◆ **Work required**
The lines to copy from the listing below are those that contain the string "stomach".

◆ **The input**
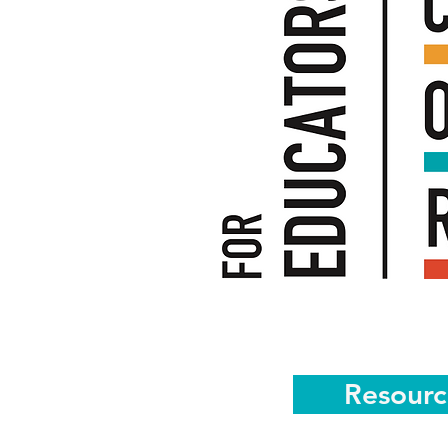
Resourc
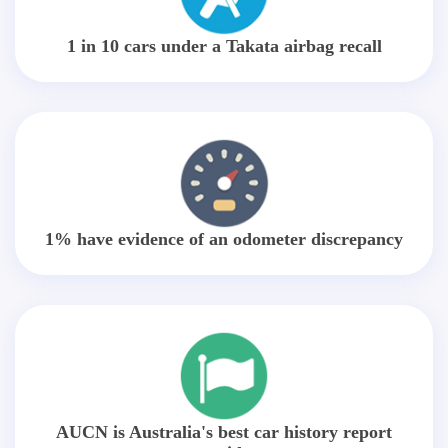
1 in 10 cars under a Takata airbag recall
1% have evidence of an odometer discrepancy
AUCN is Australia's best car history report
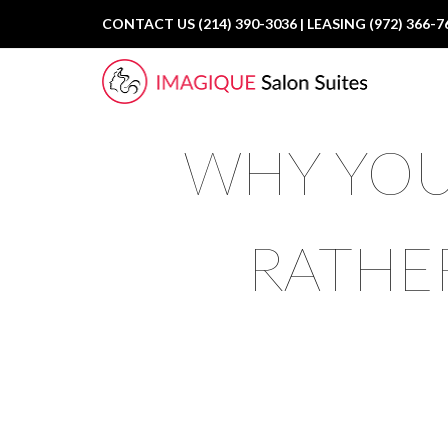
CONTACT US (214) 390-3036 | LEASING (972) 366-7
WHY YOU
RATHE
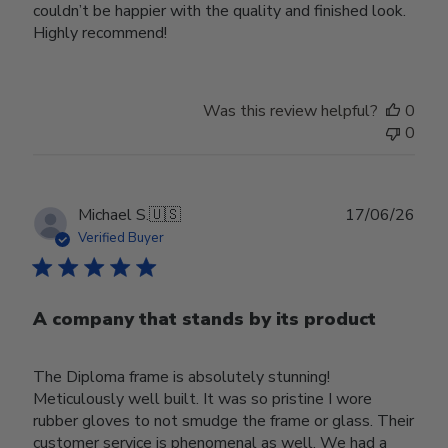
couldn’t be happier with the quality and finished look.
Highly recommend!
Was this review helpful?
0
0
Publ
Michael S.
🇺🇸
17/06/26
date
Verified Buyer
A company that stands by its product
The Diploma frame is absolutely stunning!
Meticulously well built. It was so pristine I wore
rubber gloves to not smudge the frame or glass. Their
customer service is phenomenal as well. We had a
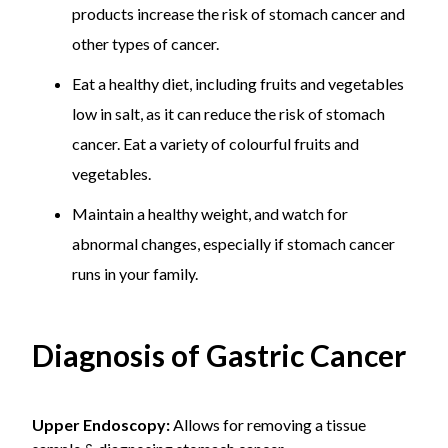
products increase the risk of stomach cancer and
other types of cancer.
Eat a healthy diet, including fruits and vegetables
low in salt, as it can reduce the risk of stomach
cancer. Eat a variety of colourful fruits and
vegetables.
Maintain a healthy weight, and watch for
abnormal changes, especially if stomach cancer
runs in your family.
Diagnosis of Gastric Cancer
Upper Endoscopy:
Allows for removing a tissue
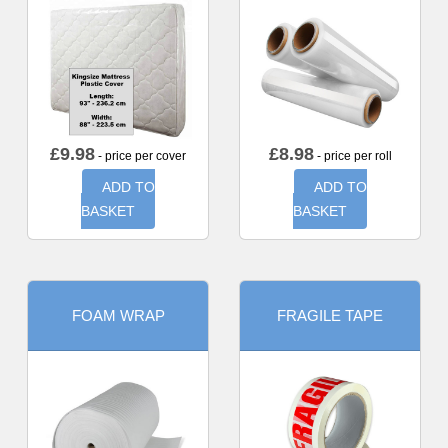
£
9.98
£
8.98
- price per cover
- price per roll
ADD TO
ADD TO
BASKET
BASKET
FOAM WRAP
FRAGILE TAPE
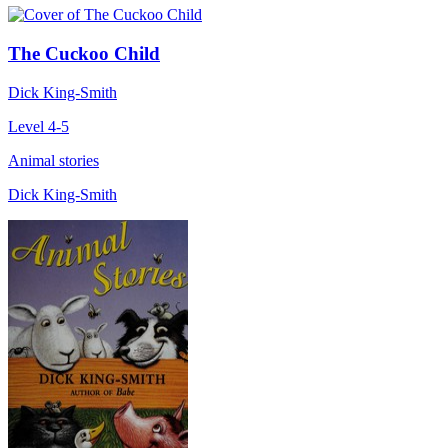
The Cuckoo Child
Dick King-Smith
Level 4-5
Animal stories
Dick King-Smith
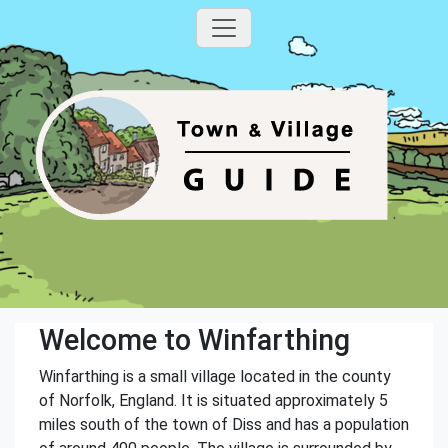
Welcome to Winfarthing
Winfarthing is a small village located in the county
of Norfolk, England. It is situated approximately 5
miles south of the town of Diss and has a population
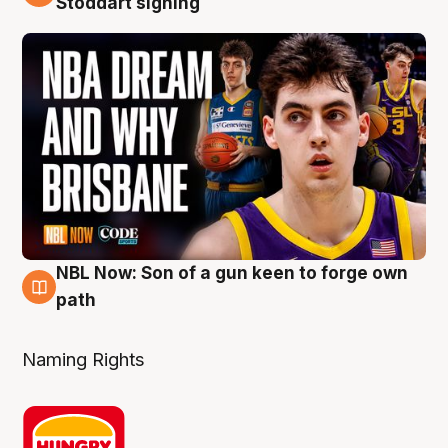
Stoddart signing
NBL Now: Son of a gun keen to forge own
5 Aug
path
Naming Rights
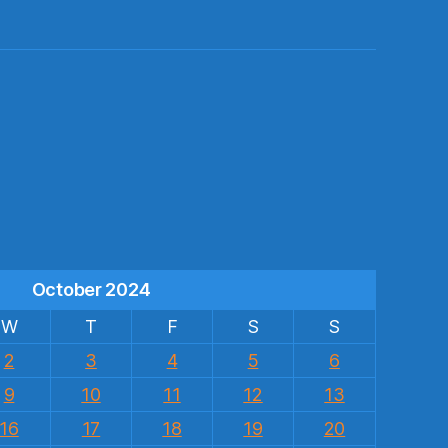
s
October 2024
W
T
F
S
S
2
3
4
5
6
9
10
11
12
13
16
17
18
19
20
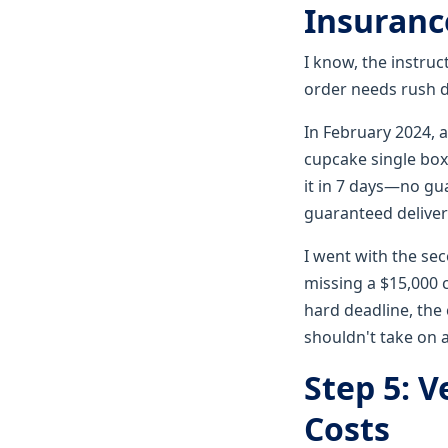
Insurance
I know, the instruc
order needs rush de
In February 2024, 
cupcake single box
it in 7 days—no g
guaranteed delivery
I went with the se
missing a $15,000 
hard deadline, the 
shouldn't take on a
Step 5: V
Costs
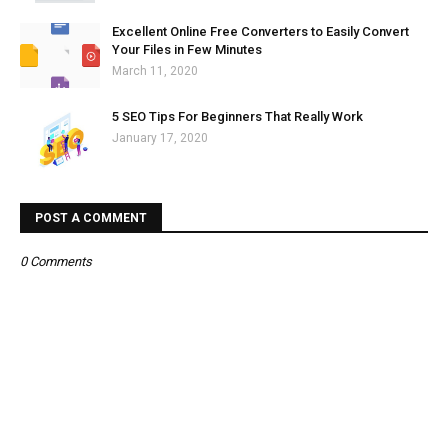
Excellent Online Free Converters to Easily Convert
Your Files in Few Minutes
March 11, 2020
5 SEO Tips For Beginners That Really Work
January 17, 2020
POST A COMMENT
0 Comments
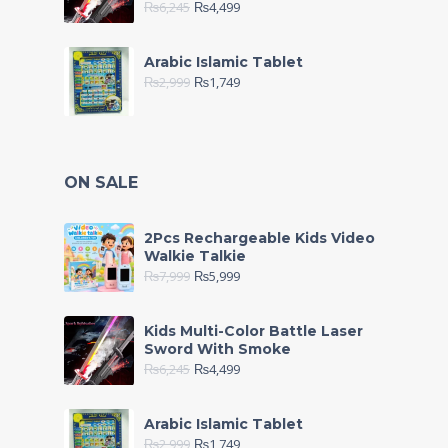
₨
6,245
₨
4,499
Arabic Islamic Tablet
₨
2,999
₨
1,749
ON SALE
2Pcs Rechargeable Kids Video
Walkie Talkie
₨
7,999
₨
5,999
Kids Multi-Color Battle Laser
Sword With Smoke
₨
6,245
₨
4,499
Arabic Islamic Tablet
₨
2,999
₨
1,749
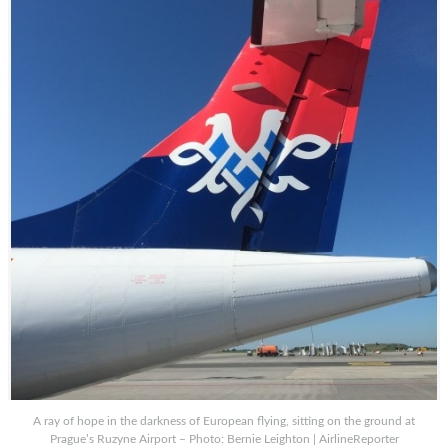
A ray of hope in the darkness of European flying, sitting on the ground at
Prague’s Ruzyne Airport – Photo: Bernie Leighton | AirlineReporter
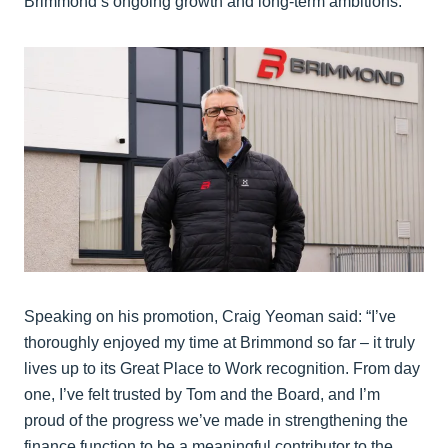
Brimmond’s ongoing growth and long-term ambitions.
Speaking on his promotion, Craig Yeoman said: “I’ve
thoroughly enjoyed my time at Brimmond so far – it truly
lives up to its Great Place to Work recognition. From day
one, I’ve felt trusted by Tom and the Board, and I’m
proud of the progress we’ve made in strengthening the
finance function to be a meaningful contributor to the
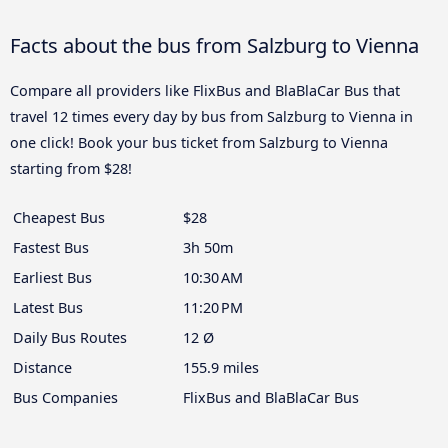
Facts about the bus from Salzburg to Vienna
Compare all providers like FlixBus and BlaBlaCar Bus that
travel 12 times every day by bus from Salzburg to Vienna in
one click! Book your bus ticket from Salzburg to Vienna
starting from $28!
Cheapest Bus
$28
Fastest Bus
3h 50m
Earliest Bus
10:30 AM
Latest Bus
11:20 PM
Daily Bus Routes
12 Ø
Distance
155.9 miles
Bus Companies
FlixBus and BlaBlaCar Bus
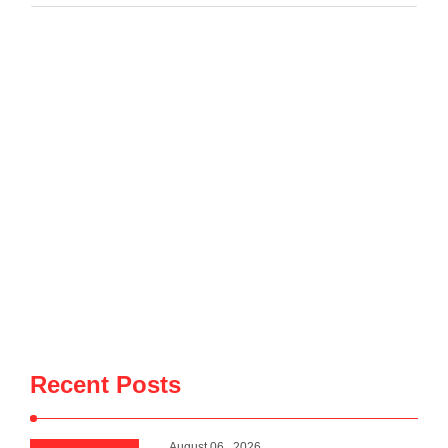
developments, government borrowing plans in international
capital markets and future cooperation …
Recent Posts
August 06 , 2026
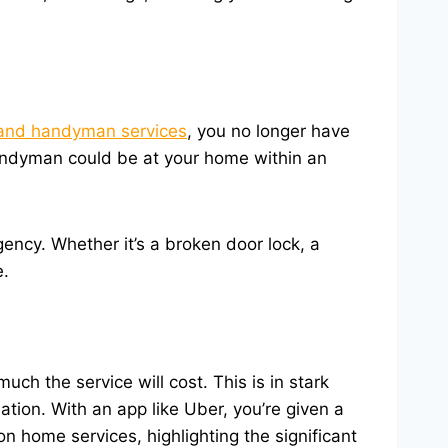
nd handyman services
, you no longer have
andyman could be at your home within an
ncy. Whether it’s a broken door lock, a
e.
h the service will cost. This is in stark
tion. With an app like Uber, you’re given a
n home services, highlighting the significant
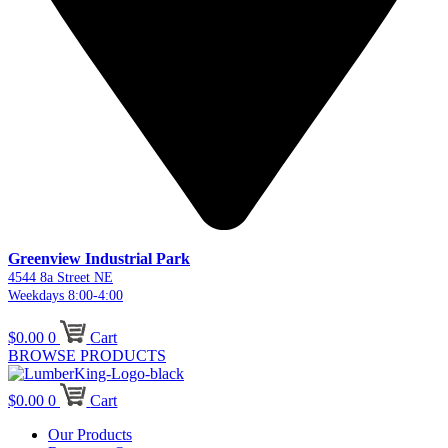
Greenview Industrial Park
4544 8a Street NE
Weekdays 8:00-4:00
$
0.00
0
Cart
BROWSE PRODUCTS
$
0.00
0
Cart
Our Products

◆ **Solution**
products increase the risk of stomach cancer and
low in salt, as it can reduce the risk of stomach
abnormal changes, especially if stomach cancer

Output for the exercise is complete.